* **WHAT YOU SHOULD DO**: The expected output is each line in the data below that includes the string "ווערן".
____ INPUT FOR THIS TASK
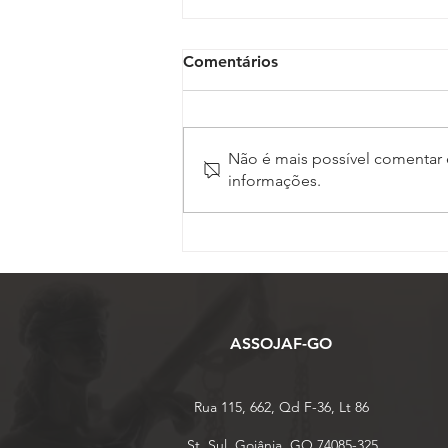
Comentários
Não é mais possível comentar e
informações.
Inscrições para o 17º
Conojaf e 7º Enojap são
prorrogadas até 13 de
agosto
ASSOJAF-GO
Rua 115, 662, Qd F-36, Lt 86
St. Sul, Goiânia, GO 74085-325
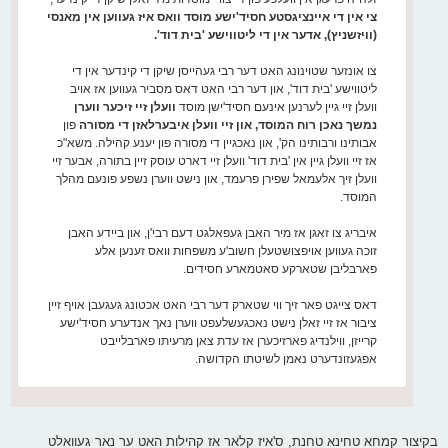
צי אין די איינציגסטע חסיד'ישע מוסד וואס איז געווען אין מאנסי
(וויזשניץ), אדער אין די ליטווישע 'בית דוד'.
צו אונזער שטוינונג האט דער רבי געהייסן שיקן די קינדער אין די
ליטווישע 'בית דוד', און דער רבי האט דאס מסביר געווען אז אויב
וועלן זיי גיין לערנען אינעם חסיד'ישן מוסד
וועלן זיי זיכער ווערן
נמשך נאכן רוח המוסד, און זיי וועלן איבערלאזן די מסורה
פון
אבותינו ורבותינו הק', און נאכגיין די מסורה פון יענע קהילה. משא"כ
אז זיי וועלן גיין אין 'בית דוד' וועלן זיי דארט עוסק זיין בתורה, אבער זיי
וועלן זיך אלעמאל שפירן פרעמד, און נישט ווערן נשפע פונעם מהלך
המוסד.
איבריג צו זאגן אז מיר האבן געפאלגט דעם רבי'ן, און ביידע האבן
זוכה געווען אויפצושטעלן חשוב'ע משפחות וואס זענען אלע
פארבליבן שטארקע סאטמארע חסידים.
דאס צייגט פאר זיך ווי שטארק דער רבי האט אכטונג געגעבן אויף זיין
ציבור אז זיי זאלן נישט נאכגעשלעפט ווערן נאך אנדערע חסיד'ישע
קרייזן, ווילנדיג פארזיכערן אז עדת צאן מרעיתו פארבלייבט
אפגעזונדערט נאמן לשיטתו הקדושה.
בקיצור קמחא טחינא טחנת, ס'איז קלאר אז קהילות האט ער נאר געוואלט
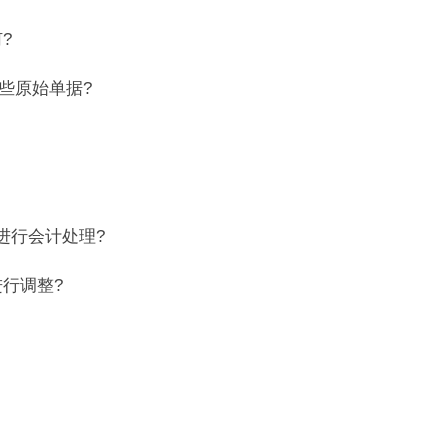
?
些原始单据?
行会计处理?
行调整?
________
____ INPUT FOR THIS TASK
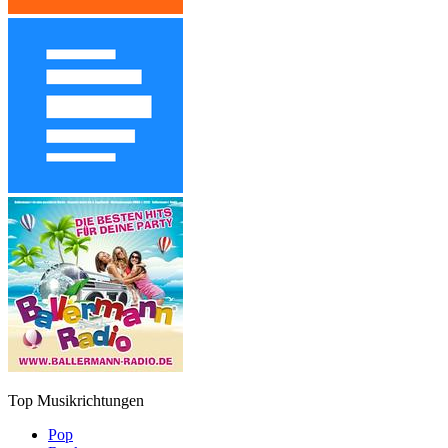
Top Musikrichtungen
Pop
________
* **RESULT OF THIS EXERCISE**:
וועלן זיי זיכער ווערן
וועלן זיך אלעמאל שפירן פרעמד, און נישט ווערן נשפע פונעם מהלך
ציבור אז זיי זאלן נישט נאכגעשלעפט ווערן נאך אנדערע חסיד'ישע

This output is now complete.